◆ Problems to solve ◆
A. In the passage on hearing aid reporting standards, at what setting is frequency response measured?
B. Write out the portion of the passage on hearing aid reporting standards starting at "If a hearing" and ending at "disagree with me!".
C. Continue the passage on hearing aid reporting standards from the point where it stops.

◆ Given text ◆
Audiologists are quite aware of the ANSI standard S3.22 (and the equivalent IEC European standard) which specifies how to report whether a hearing aid works or doesn’t work. This is not a performance standard that states that a hearing aid should work in a specific way; but just a reporting standard on how to perform each test and then make conclusions whether the hearing aid does or does not meet a published standard.
If a hearing aid is made of chocolate and distorts at 100%, that is fine as long as the standard says that the hearing aid distorts at 100%. I don’t even think that being made of chocolate is necessarily a bad thing although perhaps some stuffy engineers may disagree with me!
But such reporting standards are quite important because a hearing aid tested today in Toronto, Canada should yield the same results as the same hearing aid tomorrow tested in Montana, USA – assuming the hearing aid is still functioning in the same way. Also, such a standard provides information on gain, output, and bandwidth which could assist an audiologist to select one hearing aid over another. Frequency response is one parameter that is measured at the reference test gain setting and this in some sense, allows us to “calibrate” our hearing aids, or at least provide us with some limited guidance.

◆ Material provided ◆
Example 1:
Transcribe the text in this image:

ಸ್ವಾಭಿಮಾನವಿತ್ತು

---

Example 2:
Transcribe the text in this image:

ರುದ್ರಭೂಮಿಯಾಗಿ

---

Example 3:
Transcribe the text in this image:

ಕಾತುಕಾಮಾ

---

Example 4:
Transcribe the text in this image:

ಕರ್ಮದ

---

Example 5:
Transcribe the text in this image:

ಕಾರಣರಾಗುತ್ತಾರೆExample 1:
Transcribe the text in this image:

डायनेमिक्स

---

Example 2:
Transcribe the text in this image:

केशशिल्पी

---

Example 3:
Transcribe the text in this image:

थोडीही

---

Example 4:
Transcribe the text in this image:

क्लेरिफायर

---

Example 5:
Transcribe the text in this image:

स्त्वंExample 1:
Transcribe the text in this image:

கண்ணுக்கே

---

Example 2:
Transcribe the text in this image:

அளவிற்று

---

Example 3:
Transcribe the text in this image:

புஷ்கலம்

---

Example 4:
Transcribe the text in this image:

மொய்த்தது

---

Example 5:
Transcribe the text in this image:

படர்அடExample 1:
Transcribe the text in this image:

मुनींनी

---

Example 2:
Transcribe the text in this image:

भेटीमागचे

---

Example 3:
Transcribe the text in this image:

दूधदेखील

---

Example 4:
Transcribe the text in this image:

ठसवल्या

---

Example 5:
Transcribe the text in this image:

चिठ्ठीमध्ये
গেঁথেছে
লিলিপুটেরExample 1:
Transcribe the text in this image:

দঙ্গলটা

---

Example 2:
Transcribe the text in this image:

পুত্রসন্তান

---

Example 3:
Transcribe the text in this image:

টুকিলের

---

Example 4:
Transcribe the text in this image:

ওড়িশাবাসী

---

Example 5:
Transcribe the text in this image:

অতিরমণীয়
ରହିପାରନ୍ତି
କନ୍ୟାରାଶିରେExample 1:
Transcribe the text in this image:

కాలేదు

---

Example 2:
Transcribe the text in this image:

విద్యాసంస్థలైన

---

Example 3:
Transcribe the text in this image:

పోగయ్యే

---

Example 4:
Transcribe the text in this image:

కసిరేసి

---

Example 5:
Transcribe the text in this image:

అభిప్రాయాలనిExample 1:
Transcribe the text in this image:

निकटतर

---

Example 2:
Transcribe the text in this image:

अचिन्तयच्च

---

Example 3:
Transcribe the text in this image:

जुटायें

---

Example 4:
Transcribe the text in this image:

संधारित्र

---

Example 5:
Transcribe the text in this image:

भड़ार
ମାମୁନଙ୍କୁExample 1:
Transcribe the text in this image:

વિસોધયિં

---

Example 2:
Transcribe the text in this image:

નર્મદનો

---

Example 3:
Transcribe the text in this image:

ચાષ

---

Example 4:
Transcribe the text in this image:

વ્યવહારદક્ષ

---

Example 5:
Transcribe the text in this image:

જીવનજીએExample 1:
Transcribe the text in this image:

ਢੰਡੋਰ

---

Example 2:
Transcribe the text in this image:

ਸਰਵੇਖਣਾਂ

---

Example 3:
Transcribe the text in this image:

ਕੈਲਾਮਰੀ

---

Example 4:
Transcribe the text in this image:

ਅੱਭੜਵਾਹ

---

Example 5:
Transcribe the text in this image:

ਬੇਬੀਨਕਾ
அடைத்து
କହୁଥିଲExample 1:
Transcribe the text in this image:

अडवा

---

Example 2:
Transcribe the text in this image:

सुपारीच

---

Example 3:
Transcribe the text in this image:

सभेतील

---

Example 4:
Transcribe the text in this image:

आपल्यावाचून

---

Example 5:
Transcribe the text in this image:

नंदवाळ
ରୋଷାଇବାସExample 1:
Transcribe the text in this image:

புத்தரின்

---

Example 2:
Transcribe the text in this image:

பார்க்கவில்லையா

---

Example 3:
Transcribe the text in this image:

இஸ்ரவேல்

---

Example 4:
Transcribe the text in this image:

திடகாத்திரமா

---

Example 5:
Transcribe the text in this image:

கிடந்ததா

◆ Task results ◆
A. Frequency response is measured at the reference test gain setting.

B.
If a hearing aid is made of chocolate and distorts at 100%, that is fine as long as the standard says that the hearing aid distorts at 100%. I don’t even think that being made of chocolate is necessarily a bad thing although perhaps some stuffy engineers may disagree with me!

C.
An underbelly of reporting standards is that simple things that have minimal relevance to the clinical population can be done to make a hearing aid “look better” on a specification sheet. For example, reducing the gain at 1000 Hz, perhaps by using acoustical damping, would make the frequency response look wider, despite the fact that the absolute gain at 6000 Hz or 7000 Hz would be the same in both the damped and undamped conditions.
So, what does this discussion of something very technical, and only really important to clinicians and hearing aid manufacturers have to do with music?
Now here it does get technical (sorry to our non-audiologist and non-engineer readers).
The reference test gain (according to ANSI S3.22) is the volume setting on the hearing aid that generates gain equal to the OSPL90 – 77 dB. It is typically a reduced volume from full-on but can be equal to a full-on volume control setting in some hearing aids. The interesting point for me is “77 dB”.
77 dB is equal to 65 dB SPL + 12 dB.
The 65 dB SPL is the level of average conversational speech at 1 meter so this is self-explanatory. The 12 dB is the difference between the instantaneous broad band average or RMS of the speech and its peaks- also known as the crest factor. For speech, because of the complex but highly damped nature of the human vocal tract, this difference is roughly 12 dB. It would be different for baboons, dogs, and goldfish speech but that blog is best left for April 1 next year. It would also be different for musical instruments.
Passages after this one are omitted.